Your phone’s keyboard guesses your next word. An LLM is that same idea - scaled to most of the internet and billions of tiny dials.
Type “I’m running late, I’ll be there in ___” and your keyboard offers “5”, “10”, “a”. It’s predicting what usually comes next. An LLM does this for whole paragraphs, emails, and code.
Four layers, each builds on the last
1. Tokens - what the model actually reads
Models don’t see letters or whole words; they see tokens - chunks of roughly 4 characters (~0.75 of a word). Cost and length limits are counted in tokens.
2. Next-token prediction - how it generates
At each step the model assigns a probability to thousands of possible next tokens, then samples one, then repeats. After “The capital of France is”, the token “Paris” gets a huge probability and “banana” gets almost none.
3. Temperature - the randomness dial
Temperature controls how adventurous the sampling is. Low = pick the most likely token (focused, consistent). High = take more chances (creative, but riskier). Prompt “a tagline for a coffee shop”: low temp → “Great coffee, every day.” High temp → “Sip the sunrise.”
4. How it learned - two phases
- Pre-training: read trillions of words, just predicting the next token. No labels needed.
- Post-training (fine-tuning + RLHF): coach it to be helpful, honest, and safe.
5. Scale and parameters
Parameters are the model’s adjustable dials, set during training - modern models have billions. More parameters + more data + more compute → more capability.
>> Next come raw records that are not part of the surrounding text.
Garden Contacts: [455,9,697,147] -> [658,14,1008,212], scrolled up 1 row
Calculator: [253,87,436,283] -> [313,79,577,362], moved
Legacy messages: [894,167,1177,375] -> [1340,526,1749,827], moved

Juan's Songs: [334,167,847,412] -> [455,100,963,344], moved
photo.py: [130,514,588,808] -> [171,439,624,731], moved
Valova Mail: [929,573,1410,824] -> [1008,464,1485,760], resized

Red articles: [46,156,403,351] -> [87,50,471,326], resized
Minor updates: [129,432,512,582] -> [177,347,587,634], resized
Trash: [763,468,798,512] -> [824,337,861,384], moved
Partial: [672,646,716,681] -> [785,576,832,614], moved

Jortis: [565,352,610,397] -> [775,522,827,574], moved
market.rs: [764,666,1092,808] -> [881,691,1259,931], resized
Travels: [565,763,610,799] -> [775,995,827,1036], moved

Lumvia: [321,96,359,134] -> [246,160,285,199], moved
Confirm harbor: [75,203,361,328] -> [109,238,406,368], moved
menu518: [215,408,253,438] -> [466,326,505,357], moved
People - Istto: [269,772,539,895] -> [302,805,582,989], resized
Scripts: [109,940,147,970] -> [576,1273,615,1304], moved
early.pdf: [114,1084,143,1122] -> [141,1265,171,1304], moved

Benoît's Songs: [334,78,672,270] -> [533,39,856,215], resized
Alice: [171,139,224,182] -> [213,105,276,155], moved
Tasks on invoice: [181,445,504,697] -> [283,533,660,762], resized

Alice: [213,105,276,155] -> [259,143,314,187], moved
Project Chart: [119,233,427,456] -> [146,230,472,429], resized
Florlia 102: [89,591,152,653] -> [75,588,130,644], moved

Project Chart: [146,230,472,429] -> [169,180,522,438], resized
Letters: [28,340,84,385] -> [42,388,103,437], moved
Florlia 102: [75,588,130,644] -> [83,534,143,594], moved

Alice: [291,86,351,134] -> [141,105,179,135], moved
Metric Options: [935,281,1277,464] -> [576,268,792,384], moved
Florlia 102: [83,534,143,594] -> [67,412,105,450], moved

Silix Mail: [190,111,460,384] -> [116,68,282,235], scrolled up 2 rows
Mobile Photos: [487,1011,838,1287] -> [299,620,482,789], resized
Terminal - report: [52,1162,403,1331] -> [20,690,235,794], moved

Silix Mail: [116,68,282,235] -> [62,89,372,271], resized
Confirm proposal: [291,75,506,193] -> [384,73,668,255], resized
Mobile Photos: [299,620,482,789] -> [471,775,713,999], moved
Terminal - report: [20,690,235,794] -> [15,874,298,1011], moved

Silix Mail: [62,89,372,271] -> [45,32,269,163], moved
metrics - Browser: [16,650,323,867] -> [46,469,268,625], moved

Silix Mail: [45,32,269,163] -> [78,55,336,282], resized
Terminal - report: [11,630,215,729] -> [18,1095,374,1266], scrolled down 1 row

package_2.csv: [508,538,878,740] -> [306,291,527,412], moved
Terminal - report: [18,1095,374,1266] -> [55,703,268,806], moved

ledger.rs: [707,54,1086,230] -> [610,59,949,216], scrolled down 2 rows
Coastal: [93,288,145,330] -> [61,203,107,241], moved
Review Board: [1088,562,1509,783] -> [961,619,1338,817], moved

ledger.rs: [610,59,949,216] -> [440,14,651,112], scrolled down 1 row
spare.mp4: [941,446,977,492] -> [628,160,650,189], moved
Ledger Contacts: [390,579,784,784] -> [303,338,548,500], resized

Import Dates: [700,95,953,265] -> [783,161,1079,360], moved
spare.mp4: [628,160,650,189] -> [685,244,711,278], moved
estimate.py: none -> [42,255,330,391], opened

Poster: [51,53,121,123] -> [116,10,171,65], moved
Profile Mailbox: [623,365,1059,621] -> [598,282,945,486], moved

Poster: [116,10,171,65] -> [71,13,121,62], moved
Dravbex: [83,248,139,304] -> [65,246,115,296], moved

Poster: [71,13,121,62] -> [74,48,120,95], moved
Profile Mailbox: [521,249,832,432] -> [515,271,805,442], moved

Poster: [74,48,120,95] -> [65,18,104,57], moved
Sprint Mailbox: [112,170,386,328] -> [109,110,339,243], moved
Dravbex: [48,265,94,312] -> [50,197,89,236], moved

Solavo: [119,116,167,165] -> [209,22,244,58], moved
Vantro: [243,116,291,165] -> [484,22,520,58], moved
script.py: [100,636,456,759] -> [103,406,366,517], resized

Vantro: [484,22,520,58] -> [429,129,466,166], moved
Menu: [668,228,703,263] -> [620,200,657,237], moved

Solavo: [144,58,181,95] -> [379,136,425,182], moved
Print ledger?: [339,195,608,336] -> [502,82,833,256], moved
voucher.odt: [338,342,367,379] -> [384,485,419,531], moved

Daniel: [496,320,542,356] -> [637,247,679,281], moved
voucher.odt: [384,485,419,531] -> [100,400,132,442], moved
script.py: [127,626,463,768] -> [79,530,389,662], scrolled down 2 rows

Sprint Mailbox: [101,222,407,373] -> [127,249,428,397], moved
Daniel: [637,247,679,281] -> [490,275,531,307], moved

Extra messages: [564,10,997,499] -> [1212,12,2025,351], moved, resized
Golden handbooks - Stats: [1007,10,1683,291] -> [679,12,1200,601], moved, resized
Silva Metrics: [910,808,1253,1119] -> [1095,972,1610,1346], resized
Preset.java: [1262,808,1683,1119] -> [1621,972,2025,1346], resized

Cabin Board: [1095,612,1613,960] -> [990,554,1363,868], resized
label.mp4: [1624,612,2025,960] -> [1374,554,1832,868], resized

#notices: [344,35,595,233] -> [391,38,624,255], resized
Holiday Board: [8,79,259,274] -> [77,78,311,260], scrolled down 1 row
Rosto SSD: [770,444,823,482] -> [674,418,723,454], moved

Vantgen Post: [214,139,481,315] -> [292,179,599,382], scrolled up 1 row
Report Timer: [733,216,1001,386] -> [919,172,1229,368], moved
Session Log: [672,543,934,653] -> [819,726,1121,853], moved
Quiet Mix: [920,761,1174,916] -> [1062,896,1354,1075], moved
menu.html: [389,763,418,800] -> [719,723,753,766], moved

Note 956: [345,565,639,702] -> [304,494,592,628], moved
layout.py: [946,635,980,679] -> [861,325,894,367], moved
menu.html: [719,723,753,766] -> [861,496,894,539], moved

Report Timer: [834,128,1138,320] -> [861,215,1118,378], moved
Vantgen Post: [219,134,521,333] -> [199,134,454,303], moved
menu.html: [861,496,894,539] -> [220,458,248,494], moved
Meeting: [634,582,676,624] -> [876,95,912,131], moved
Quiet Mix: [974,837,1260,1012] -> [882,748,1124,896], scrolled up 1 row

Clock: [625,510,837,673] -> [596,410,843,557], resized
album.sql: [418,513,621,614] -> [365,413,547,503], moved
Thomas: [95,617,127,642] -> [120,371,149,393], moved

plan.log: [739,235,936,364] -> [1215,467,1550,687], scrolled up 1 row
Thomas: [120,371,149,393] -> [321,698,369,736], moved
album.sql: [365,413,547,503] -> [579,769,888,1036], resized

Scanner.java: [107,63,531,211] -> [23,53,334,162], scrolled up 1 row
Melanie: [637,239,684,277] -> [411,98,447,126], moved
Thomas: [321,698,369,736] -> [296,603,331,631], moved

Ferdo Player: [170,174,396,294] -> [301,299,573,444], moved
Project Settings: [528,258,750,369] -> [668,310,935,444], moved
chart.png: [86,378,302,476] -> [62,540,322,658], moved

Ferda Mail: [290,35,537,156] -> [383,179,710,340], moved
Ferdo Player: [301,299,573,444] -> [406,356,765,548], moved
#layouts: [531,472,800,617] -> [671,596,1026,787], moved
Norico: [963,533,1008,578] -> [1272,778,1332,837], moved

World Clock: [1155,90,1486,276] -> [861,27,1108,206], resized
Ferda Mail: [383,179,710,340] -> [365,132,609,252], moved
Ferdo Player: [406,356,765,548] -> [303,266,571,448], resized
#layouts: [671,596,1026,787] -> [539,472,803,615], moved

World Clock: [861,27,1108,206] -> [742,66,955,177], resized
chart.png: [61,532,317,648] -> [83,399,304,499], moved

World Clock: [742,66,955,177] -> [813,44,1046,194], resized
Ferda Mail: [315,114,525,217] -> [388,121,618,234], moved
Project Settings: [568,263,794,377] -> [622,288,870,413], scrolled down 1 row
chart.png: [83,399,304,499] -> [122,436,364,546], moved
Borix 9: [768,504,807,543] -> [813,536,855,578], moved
That is the “scaling” story behind the leaps you’ve seen.
Be the model
Set the temperature, then sample the next token - just like an LLM.
Low temperature makes the bars peaky - it almost always picks “sunny.” Crank it up and the bars flatten, so even “banana” gets a turn.
- LLMs work in tokens, predicting the next one from probabilities.
- Pre-training builds knowledge; post-training (fine-tuning + RLHF) makes it helpful.
- Scale drives capability; temperature controls randomness.